Example: a profile that requires VP2 to include a ServiceProviderDelegationCredential issued by the same DID as VP1’s HealthcareProviderCredential:

{
  "example_delegated_scope": {
    "organization": {
      "id": "org_pd",
      "input_descriptors": [{
        "id": "hcp_credential",
        "constraints": {
          "fields": [
            { "path": ["$.type"], "filter": { "type": "string", "const": "HealthcareProviderCredential" } },
            { "id": "delegating_hcp", "path": ["$.issuer"] }
          ]
        }
      }]
    },
    "service_provider": {
      "id": "sp_pd",
      "input_descriptors": [{
        "id": "delegation_credential",
        "constraints": {
          "fields": [
            { "path": ["$.type"], "filter": { "type": "string", "const": "ServiceProviderDelegationCredential" } },
            { "id": "delegating_hcp", "path": ["$.issuer"] }
          ]
        }
      }]
    }
  }
}

How it works at request time:

  1. VP1 is built. The matcher records the value at $.issuer of the credential that satisfied hcp_credential and labels it with the field id delegating_hcp.

  2. Before VP2 is built, that captured value is additively merged into the credential_selection map (see below).

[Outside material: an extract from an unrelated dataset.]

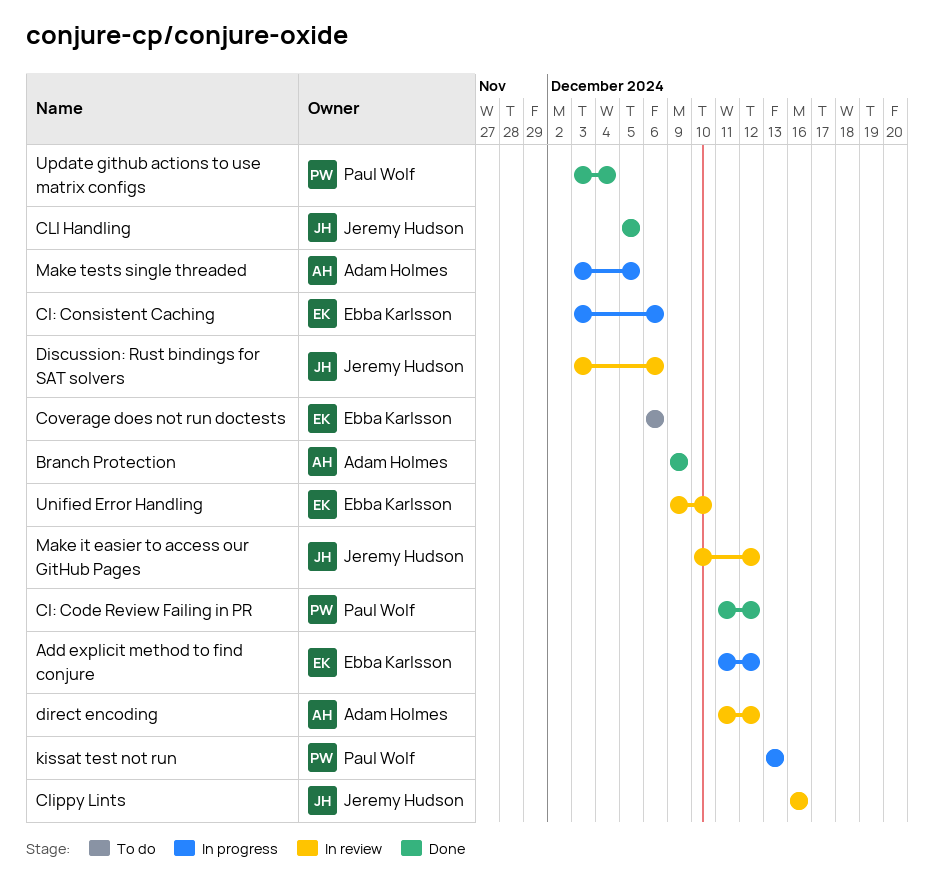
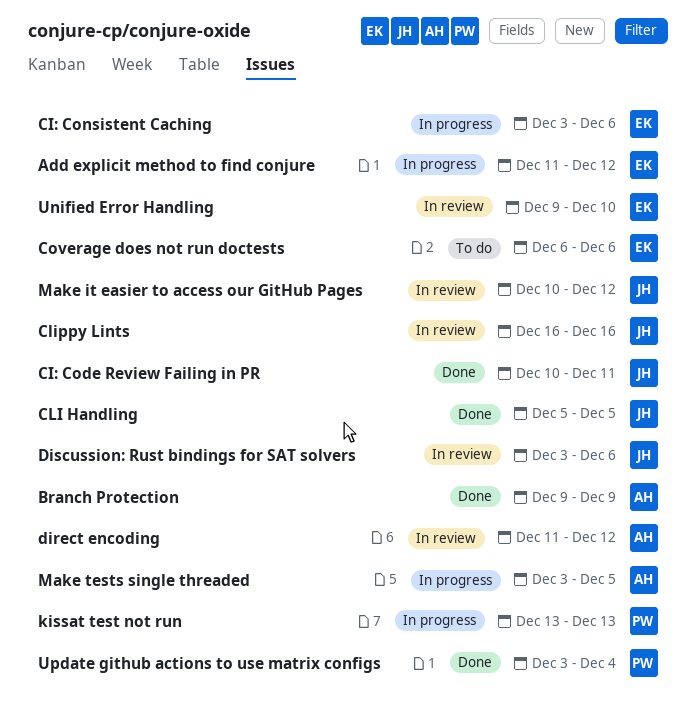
CI: Code Review Failing in PR, owner: Paul Wolf -> Jeremy Hudson
CI: Code Review Failing in PR, start: Dec 11 -> Dec 10
CI: Code Review Failing in PR, due: Dec 12 -> Dec 11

  3. When VP2 is selected against sp_pd, the wallet only considers ServiceProviderDelegationCredential candidates whose $.issuer equals the captured value — i.e. credentials delegated by the exact HCP that signed VP1.

If the SP wallet has no delegation credential issued by VP1’s HCP, the request returns pe.ErrNoCredentials (HTTP 412 Precondition Failed) and the EHR can show a clear “no delegation on file” error to the user.

The credential_selection map

credential_selection is a key-value map (string keys → string values) used to disambiguate between credentials when multiple satisfy a single input descriptor. Keys must match a constraint field id; values are the literal string the field should equal for selection.

There are two sources of entries:

  • EHR-supplied — the credential_selection field on the request body. EHRs typically use this for runtime context like a patient or encounter identifier (e.g. patient_id).

  • Server-captured (two-VP only) — entries populated automatically from VP1’s matched constraint fields, as described above. The capture is additive: any EHR-supplied key always wins, and only string-typed captured values are merged in.

The same map is consulted by both single-VP and two-VP flows; the only difference is that the two-VP flow may add entries between VP1 and VP2.

Required configuration

To enable the two-VP flow on a node:

  1. Set auth.experimental.jwtbearerclient: true in the node config (off by default).

  2. Provision the service-provider Nuts subject and its wallet via the existing wallet APIs. Its wallet must hold credentials matching the service_provider PD for any profile that should support the flow.

  3. Add a service_provider PD block to each credential profile that should support the flow.

  4. Have the EHR pass service_provider_subject_id on the access-token request body.